EXERCISE DESCRIPTION
Please transcribe the text of all the records line by line, keeping every character, symbol, and line break as it appears.

MATERIAL SHOWN
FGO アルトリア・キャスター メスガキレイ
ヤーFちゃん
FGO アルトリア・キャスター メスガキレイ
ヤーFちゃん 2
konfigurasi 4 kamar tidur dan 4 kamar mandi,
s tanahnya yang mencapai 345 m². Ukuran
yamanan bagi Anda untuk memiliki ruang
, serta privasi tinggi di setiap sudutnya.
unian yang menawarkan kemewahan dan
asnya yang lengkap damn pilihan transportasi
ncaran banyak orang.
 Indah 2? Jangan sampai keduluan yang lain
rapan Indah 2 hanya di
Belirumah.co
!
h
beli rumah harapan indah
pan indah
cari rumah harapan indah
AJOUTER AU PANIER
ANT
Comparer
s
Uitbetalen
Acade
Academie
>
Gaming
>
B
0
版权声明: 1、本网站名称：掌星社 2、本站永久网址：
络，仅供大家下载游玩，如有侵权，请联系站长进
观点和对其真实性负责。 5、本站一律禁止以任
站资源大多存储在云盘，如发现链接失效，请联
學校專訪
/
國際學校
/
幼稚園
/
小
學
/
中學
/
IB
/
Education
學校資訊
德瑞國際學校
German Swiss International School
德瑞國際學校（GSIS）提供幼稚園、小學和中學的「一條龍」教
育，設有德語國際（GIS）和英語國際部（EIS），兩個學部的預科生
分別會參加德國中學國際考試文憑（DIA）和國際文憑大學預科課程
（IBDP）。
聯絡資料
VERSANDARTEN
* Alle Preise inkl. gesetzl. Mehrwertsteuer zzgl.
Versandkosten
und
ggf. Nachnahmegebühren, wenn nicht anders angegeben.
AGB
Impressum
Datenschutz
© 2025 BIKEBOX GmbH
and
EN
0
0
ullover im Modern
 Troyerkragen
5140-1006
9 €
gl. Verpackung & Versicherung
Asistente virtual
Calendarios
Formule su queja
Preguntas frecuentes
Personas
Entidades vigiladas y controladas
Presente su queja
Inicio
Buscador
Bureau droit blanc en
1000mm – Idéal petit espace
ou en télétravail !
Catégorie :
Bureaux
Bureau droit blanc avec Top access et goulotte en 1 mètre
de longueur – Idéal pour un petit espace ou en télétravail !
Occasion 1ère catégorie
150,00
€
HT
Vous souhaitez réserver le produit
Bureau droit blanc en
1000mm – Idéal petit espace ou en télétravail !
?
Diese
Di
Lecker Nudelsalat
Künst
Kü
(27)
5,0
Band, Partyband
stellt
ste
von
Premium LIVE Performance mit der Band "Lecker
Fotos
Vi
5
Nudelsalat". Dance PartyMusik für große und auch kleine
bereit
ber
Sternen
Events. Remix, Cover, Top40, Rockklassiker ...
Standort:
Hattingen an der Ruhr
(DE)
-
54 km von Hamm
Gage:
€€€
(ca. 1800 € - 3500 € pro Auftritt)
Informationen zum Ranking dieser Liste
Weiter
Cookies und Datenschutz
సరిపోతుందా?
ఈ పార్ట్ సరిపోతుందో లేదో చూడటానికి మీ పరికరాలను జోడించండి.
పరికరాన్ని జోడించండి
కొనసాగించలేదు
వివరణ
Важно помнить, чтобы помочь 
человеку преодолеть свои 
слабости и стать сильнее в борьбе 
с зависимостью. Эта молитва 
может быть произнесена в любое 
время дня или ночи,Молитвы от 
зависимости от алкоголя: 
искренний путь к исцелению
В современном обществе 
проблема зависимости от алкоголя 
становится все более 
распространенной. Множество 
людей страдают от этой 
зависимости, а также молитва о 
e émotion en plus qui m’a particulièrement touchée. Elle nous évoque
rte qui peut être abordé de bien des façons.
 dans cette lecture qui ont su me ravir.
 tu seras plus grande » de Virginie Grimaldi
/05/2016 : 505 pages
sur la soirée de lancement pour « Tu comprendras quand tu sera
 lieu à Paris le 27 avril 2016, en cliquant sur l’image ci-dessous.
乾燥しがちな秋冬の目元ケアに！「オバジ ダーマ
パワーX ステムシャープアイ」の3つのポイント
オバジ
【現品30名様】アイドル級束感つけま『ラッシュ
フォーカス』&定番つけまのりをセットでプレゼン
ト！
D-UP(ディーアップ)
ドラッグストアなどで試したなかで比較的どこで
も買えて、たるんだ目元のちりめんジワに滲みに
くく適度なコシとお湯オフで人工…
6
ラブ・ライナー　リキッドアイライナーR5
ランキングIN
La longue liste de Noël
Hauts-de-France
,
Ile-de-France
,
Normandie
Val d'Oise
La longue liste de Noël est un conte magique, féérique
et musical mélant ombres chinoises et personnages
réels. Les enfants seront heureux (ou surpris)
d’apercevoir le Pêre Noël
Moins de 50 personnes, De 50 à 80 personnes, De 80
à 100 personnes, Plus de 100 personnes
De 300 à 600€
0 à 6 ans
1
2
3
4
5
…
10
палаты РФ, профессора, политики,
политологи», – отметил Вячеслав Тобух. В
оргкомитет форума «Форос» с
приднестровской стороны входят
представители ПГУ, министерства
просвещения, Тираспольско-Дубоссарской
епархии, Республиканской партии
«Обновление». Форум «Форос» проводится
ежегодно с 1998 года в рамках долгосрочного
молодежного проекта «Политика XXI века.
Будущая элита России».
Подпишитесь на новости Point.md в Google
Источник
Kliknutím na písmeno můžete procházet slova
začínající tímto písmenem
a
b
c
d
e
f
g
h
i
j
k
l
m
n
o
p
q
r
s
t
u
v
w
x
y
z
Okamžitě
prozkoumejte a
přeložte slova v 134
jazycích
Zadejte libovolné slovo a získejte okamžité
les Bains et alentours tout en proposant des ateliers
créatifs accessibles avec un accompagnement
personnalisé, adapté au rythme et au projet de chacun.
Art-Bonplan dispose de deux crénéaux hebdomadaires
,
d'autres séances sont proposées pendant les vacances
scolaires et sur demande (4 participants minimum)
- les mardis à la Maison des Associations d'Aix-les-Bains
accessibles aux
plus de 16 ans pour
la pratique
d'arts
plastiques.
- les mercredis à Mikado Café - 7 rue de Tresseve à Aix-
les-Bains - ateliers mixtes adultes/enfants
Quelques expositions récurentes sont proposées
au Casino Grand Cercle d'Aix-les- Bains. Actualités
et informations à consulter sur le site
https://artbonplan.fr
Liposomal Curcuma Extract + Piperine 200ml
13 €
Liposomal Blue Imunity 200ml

RESULT
FGO アルトリア・キャスター メスガキレイ
ヤーFちゃん
FGO アルトリア・キャスター メスガキレイ
ヤーFちゃん 2
konfigurasi 4 kamar tidur dan 4 kamar mandi,
s tanahnya yang mencapai 345 m². Ukuran
yamanan bagi Anda untuk memiliki ruang
, serta privasi tinggi di setiap sudutnya.
unian yang menawarkan kemewahan dan
asnya yang lengkap damn pilihan transportasi
ncaran banyak orang.
 Indah 2? Jangan sampai keduluan yang lain
rapan Indah 2 hanya di
Belirumah.co
!
h
beli rumah harapan indah
pan indah
cari rumah harapan indah
AJOUTER AU PANIER
ANT
Comparer
s
Uitbetalen
Acade
Academie
>
Gaming
>
B
0
版权声明: 1、本网站名称：掌星社 2、本站永久网址：
络，仅供大家下载游玩，如有侵权，请联系站长进
观点和对其真实性负责。 5、本站一律禁止以任
站资源大多存储在云盘，如发现链接失效，请联
學校專訪
/
國際學校
/
幼稚園
/
小
學
/
中學
/
IB
/
Education
學校資訊
德瑞國際學校
German Swiss International School
德瑞國際學校（GSIS）提供幼稚園、小學和中學的「一條龍」教
育，設有德語國際（GIS）和英語國際部（EIS），兩個學部的預科生
分別會參加德國中學國際考試文憑（DIA）和國際文憑大學預科課程
（IBDP）。
聯絡資料
VERSANDARTEN
* Alle Preise inkl. gesetzl. Mehrwertsteuer zzgl.
Versandkosten
und
ggf. Nachnahmegebühren, wenn nicht anders angegeben.
AGB
Impressum
Datenschutz
© 2025 BIKEBOX GmbH
and
EN
0
0
ullover im Modern
 Troyerkragen
5140-1006
9 €
gl. Verpackung & Versicherung
Asistente virtual
Calendarios
Formule su queja
Preguntas frecuentes
Personas
Entidades vigiladas y controladas
Presente su queja
Inicio
Buscador
Bureau droit blanc en
1000mm – Idéal petit espace
ou en télétravail !
Catégorie :
Bureaux
Bureau droit blanc avec Top access et goulotte en 1 mètre
de longueur – Idéal pour un petit espace ou en télétravail !
Occasion 1ère catégorie
150,00
€
HT
Vous souhaitez réserver le produit
Bureau droit blanc en
1000mm – Idéal petit espace ou en télétravail !
?
Diese
Di
Lecker Nudelsalat
Künst
Kü
(27)
5,0
Band, Partyband
stellt
ste
von
Premium LIVE Performance mit der Band "Lecker
Fotos
Vi
5
Nudelsalat". Dance PartyMusik für große und auch kleine
bereit
ber
Sternen
Events. Remix, Cover, Top40, Rockklassiker ...
Standort:
Hattingen an der Ruhr
(DE)
-
54 km von Hamm
Gage:
€€€
(ca. 1800 € - 3500 € pro Auftritt)
Informationen zum Ranking dieser Liste
Weiter
Cookies und Datenschutz
సరిపోతుందా?
ఈ పార్ట్ సరిపోతుందో లేదో చూడటానికి మీ పరికరాలను జోడించండి.
పరికరాన్ని జోడించండి
కొనసాగించలేదు
వివరణ
Важно помнить, чтобы помочь 
человеку преодолеть свои 
слабости и стать сильнее в борьбе 
с зависимостью. Эта молитва 
может быть произнесена в любое 
время дня или ночи,Молитвы от 
зависимости от алкоголя: 
искренний путь к исцелению
В современном обществе 
проблема зависимости от алкоголя 
становится все более 
распространенной. Множество 
людей страдают от этой 
зависимости, а также молитва о 
e émotion en plus qui m’a particulièrement touchée. Elle nous évoque
rte qui peut être abordé de bien des façons.
 dans cette lecture qui ont su me ravir.
 tu seras plus grande » de Virginie Grimaldi
/05/2016 : 505 pages
sur la soirée de lancement pour « Tu comprendras quand tu sera
 lieu à Paris le 27 avril 2016, en cliquant sur l’image ci-dessous.
乾燥しがちな秋冬の目元ケアに！「オバジ ダーマ
パワーX ステムシャープアイ」の3つのポイント
オバジ
【現品30名様】アイドル級束感つけま『ラッシュ
フォーカス』&定番つけまのりをセットでプレゼン
ト！
D-UP(ディーアップ)
ドラッグストアなどで試したなかで比較的どこで
も買えて、たるんだ目元のちりめんジワに滲みに
くく適度なコシとお湯オフで人工…
6
ラブ・ライナー　リキッドアイライナーR5
ランキングIN
La longue liste de Noël
Hauts-de-France
,
Ile-de-France
,
Normandie
Val d'Oise
La longue liste de Noël est un conte magique, féérique
et musical mélant ombres chinoises et personnages
réels. Les enfants seront heureux (ou surpris)
d’apercevoir le Pêre Noël
Moins de 50 personnes, De 50 à 80 personnes, De 80
à 100 personnes, Plus de 100 personnes
De 300 à 600€
0 à 6 ans
1
2
3
4
5
…
10
палаты РФ, профессора, политики,
политологи», – отметил Вячеслав Тобух. В
оргкомитет форума «Форос» с
приднестровской стороны входят
представители ПГУ, министерства
просвещения, Тираспольско-Дубоссарской
епархии, Республиканской партии
«Обновление». Форум «Форос» проводится
ежегодно с 1998 года в рамках долгосрочного
молодежного проекта «Политика XXI века.
Будущая элита России».
Подпишитесь на новости Point.md в Google
Источник
Kliknutím na písmeno můžete procházet slova
začínající tímto písmenem
a
b
c
d
e
f
g
h
i
j
k
l
m
n
o
p
q
r
s
t
u
v
w
x
y
z
Okamžitě
prozkoumejte a
přeložte slova v 134
jazycích
Zadejte libovolné slovo a získejte okamžité
les Bains et alentours tout en proposant des ateliers
créatifs accessibles avec un accompagnement
personnalisé, adapté au rythme et au projet de chacun.
Art-Bonplan dispose de deux crénéaux hebdomadaires
,
d'autres séances sont proposées pendant les vacances
scolaires et sur demande (4 participants minimum)
- les mardis à la Maison des Associations d'Aix-les-Bains
accessibles aux
plus de 16 ans pour
la pratique
d'arts
plastiques.
- les mercredis à Mikado Café - 7 rue de Tresseve à Aix-
les-Bains - ateliers mixtes adultes/enfants
Quelques expositions récurentes sont proposées
au Casino Grand Cercle d'Aix-les- Bains. Actualités
et informations à consulter sur le site
https://artbonplan.fr
Liposomal Curcuma Extract + Piperine 200ml
13 €
Liposomal Blue Imunity 200ml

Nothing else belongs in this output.